● **Description of the task**:
Apart from the images, reproduce all of the data word for word.

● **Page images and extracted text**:
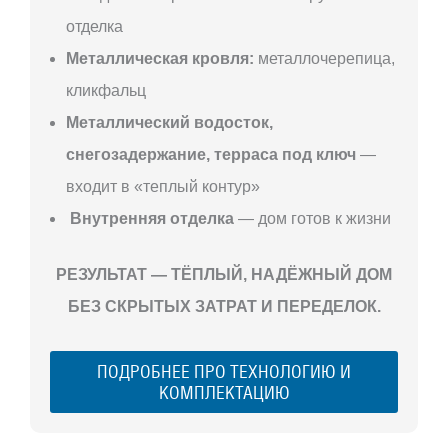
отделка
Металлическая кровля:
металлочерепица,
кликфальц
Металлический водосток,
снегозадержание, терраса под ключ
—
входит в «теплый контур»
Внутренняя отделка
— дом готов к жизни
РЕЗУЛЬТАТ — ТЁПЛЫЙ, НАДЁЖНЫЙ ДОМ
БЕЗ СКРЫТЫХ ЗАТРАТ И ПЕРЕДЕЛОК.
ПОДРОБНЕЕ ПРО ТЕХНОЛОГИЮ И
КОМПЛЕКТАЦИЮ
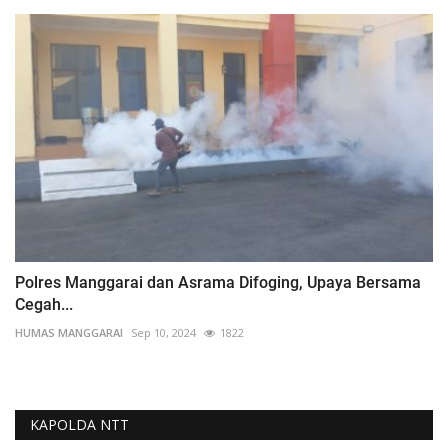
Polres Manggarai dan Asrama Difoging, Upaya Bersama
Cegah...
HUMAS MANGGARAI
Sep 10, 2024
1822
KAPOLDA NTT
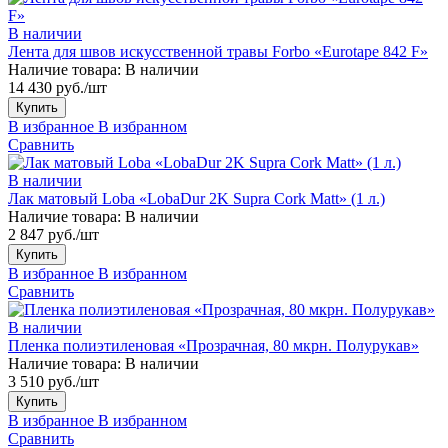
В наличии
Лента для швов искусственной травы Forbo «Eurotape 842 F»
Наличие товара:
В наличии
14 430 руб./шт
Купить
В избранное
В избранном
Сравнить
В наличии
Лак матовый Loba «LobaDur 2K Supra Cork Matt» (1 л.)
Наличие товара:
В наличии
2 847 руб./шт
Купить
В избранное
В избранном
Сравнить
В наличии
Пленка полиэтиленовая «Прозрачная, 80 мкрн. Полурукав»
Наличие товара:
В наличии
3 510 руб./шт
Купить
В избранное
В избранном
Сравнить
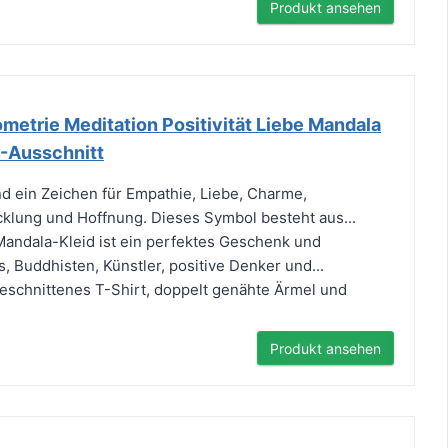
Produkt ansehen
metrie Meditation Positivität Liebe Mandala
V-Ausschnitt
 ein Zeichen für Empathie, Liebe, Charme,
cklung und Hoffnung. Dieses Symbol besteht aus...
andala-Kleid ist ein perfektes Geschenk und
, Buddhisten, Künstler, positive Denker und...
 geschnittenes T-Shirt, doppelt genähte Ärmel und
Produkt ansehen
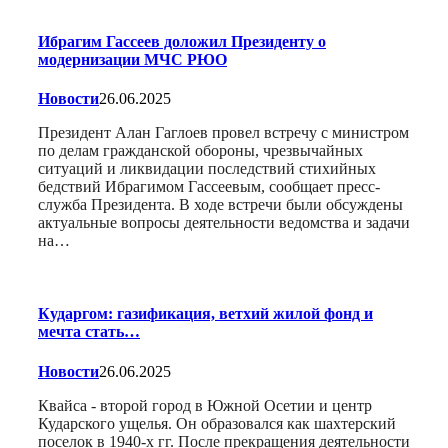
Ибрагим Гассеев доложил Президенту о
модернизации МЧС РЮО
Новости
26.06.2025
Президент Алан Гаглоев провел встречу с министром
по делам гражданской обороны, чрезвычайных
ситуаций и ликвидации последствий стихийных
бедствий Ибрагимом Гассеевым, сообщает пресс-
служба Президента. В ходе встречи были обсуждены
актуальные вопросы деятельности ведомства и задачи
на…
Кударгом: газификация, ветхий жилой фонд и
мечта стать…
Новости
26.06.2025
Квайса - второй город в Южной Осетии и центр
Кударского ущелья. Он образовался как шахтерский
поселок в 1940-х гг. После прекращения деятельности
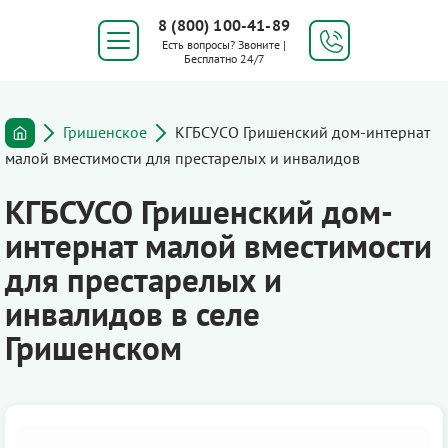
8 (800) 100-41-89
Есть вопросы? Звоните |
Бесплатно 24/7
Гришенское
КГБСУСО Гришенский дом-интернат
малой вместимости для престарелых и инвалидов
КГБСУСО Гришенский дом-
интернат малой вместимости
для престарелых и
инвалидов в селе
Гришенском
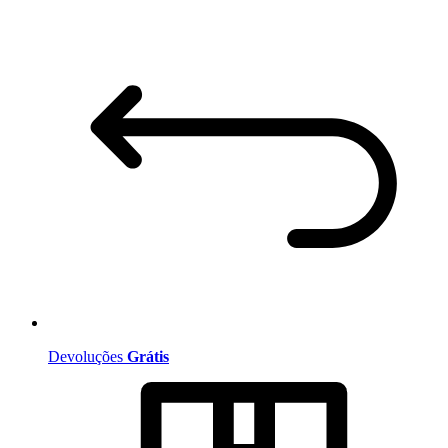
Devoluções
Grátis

● **Finished exercise**:
отделка
Металлическая кровля:
металлочерепица,
кликфальц
Металлический водосток,
снегозадержание, терраса под ключ
—
входит в «теплый контур»
Внутренняя отделка
— дом готов к жизни
РЕЗУЛЬТАТ — ТЁПЛЫЙ, НАДЁЖНЫЙ ДОМ
БЕЗ СКРЫТЫХ ЗАТРАТ И ПЕРЕДЕЛОК.
ПОДРОБНЕЕ ПРО ТЕХНОЛОГИЮ И
КОМПЛЕКТАЦИЮ
Polres Manggarai dan Asrama Difoging, Upaya Bersama
Cegah...
HUMAS MANGGARAI
Sep 10, 2024
1822
KAPOLDA NTT
В наличии
Лента для швов искусственной травы Forbo «Eurotape 842 F»
Наличие товара:
В наличии
14 430 руб./шт
Купить
В избранное
В избранном
Сравнить
В наличии
Лак матовый Loba «LobaDur 2K Supra Cork Matt» (1 л.)
Наличие товара:
В наличии
2 847 руб./шт
Купить
В избранное
В избранном
Сравнить
В наличии
Пленка полиэтиленовая «Прозрачная, 80 мкрн. Полурукав»
Наличие товара:
В наличии
3 510 руб./шт
Купить
В избранное
В избранном
Сравнить
Produkt ansehen
metrie Meditation Positivität Liebe Mandala
V-Ausschnitt
 ein Zeichen für Empathie, Liebe, Charme,
cklung und Hoffnung. Dieses Symbol besteht aus...
andala-Kleid ist ein perfektes Geschenk und
, Buddhisten, Künstler, positive Denker und...
 geschnittenes T-Shirt, doppelt genähte Ärmel und
Produkt ansehen
Ибрагим Гассеев доложил Президенту о
модернизации МЧС РЮО
Новости
26.06.2025
Президент Алан Гаглоев провел встречу с министром
по делам гражданской обороны, чрезвычайных
ситуаций и ликвидации последствий стихийных
бедствий Ибрагимом Гассеевым, сообщает пресс-
служба Президента. В ходе встречи были обсуждены
актуальные вопросы деятельности ведомства и задачи
на…
Кударгом: газификация, ветхий жилой фонд и
мечта стать…
Новости
26.06.2025
Квайса - второй город в Южной Осетии и центр
Кударского ущелья. Он образовался как шахтерский
поселок в 1940-х гг. После прекращения деятельности
8 (800) 100-41-89
Есть вопросы? Звоните |
Бесплатно 24/7
Гришенское
КГБСУСО Гришенский дом-интернат
малой вместимости для престарелых и инвалидов
КГБСУСО Гришенский дом-
интернат малой вместимости
для престарелых и
инвалидов в селе
Гришенском
Devoluções
Grátis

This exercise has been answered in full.